### DIRECTIONS FOR THIS TASK:
Give the number of lines in the records below that hold "center"; nothing else is needed.

### SUPPLIED DATA:
▼▼▼

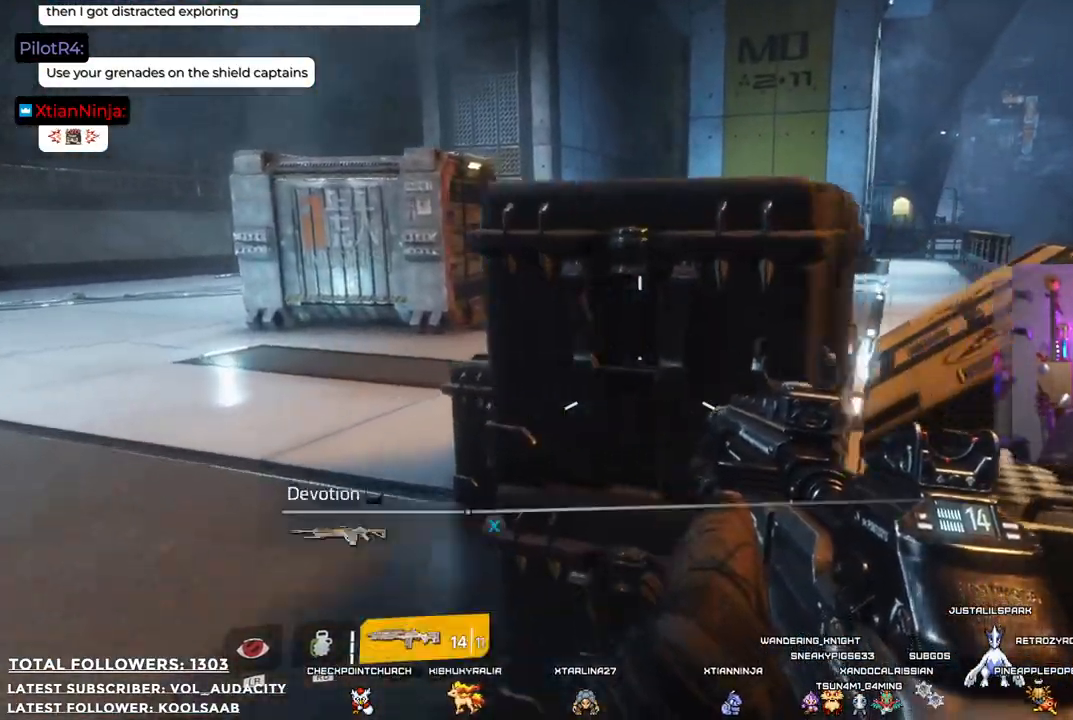
{"buttons": [], "left_stick": "right", "right_stick": "left", "events": [[134, "right_stick", "down-left"], [401, "right_stick", "left"]]}
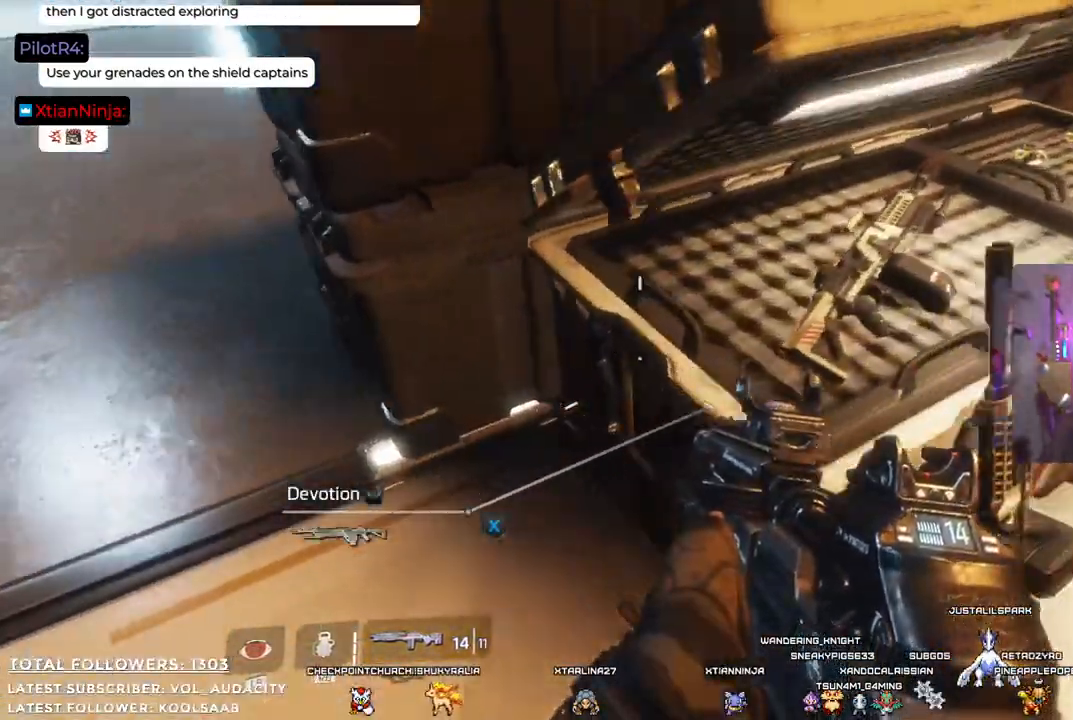
{"buttons": [], "left_stick": "up-left", "right_stick": "left", "events": [[134, "right_stick", "center"], [234, "left_stick", "center"], [301, "right_stick", "left"], [501, "left_stick", "up-left"]]}
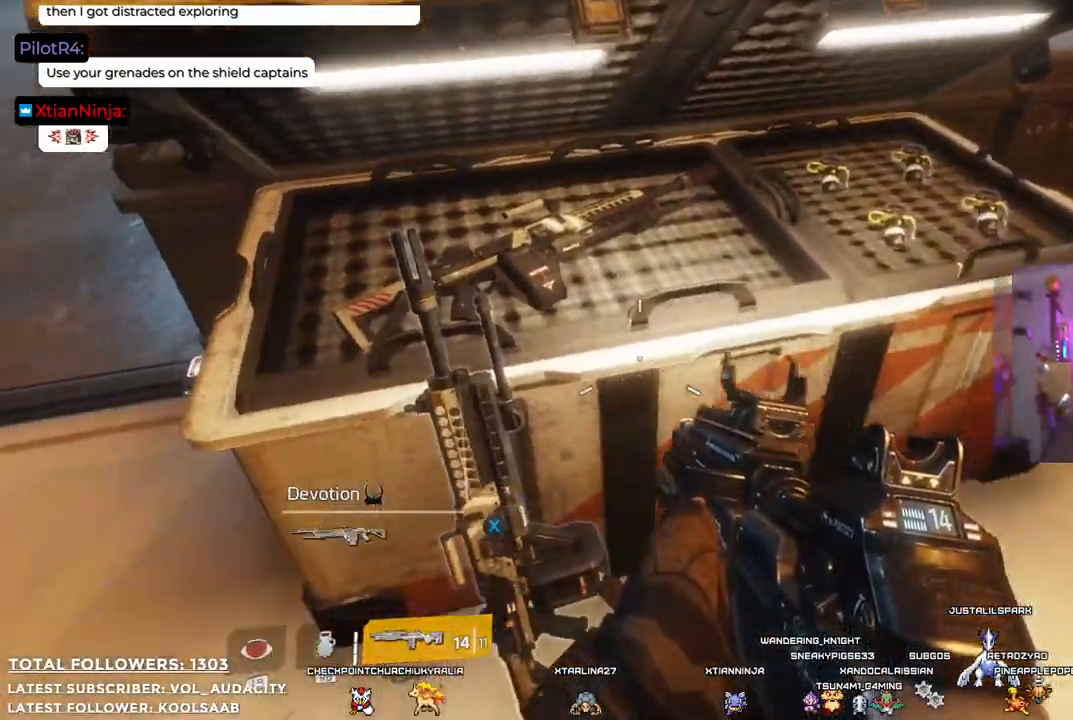
{"buttons": [], "left_stick": "center", "right_stick": "center", "events": [[117, "right_stick", "center"], [184, "left_stick", "center"]]}
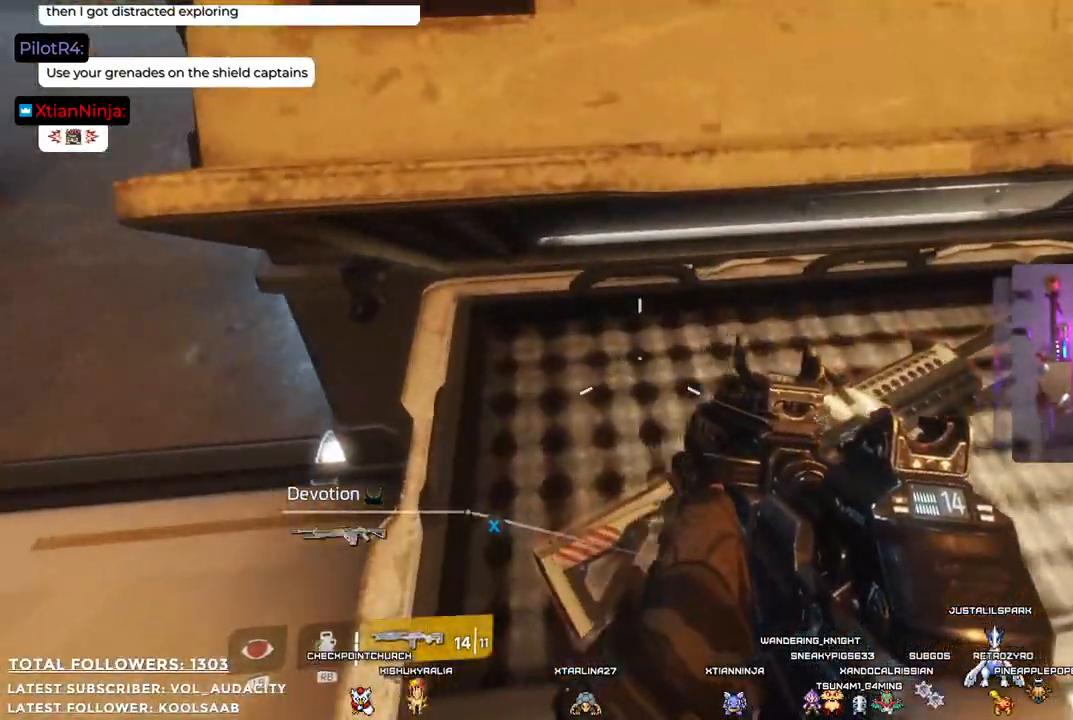
{"buttons": [], "left_stick": "center", "right_stick": "center", "events": [[17, "left_stick", "right"], [201, "left_stick", "center"]]}
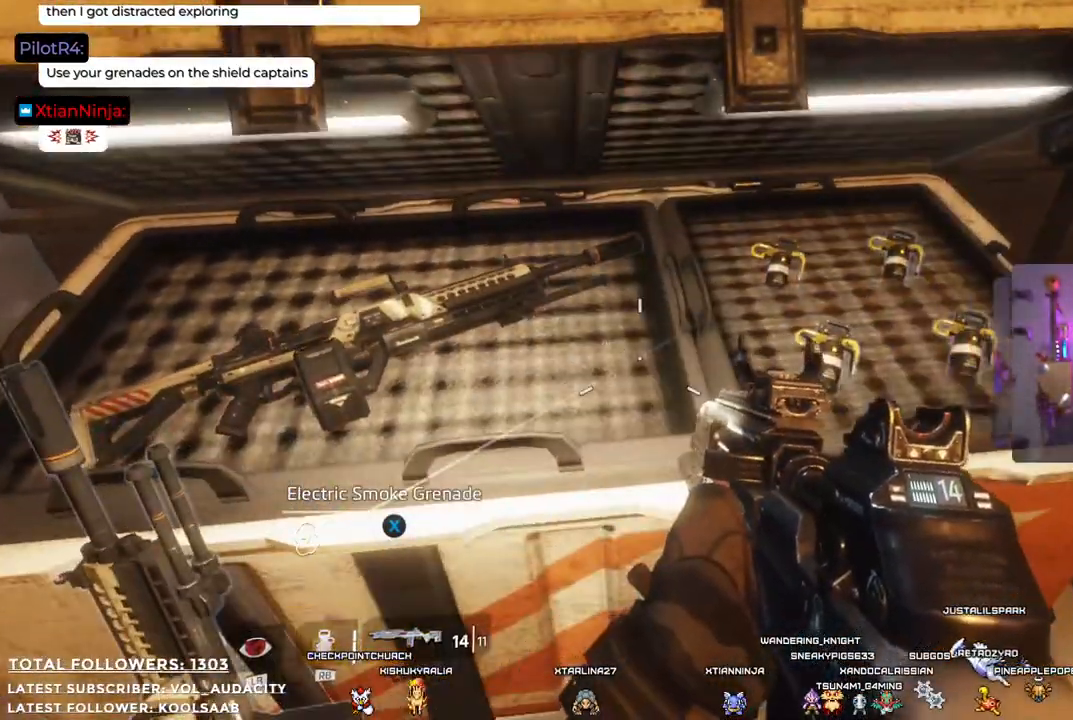
{"buttons": [], "left_stick": "center", "right_stick": "center", "events": [[17, "left_stick", "left"], [117, "left_stick", "center"]]}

▲▲▲

### ANSWER TO THIS TASK:
4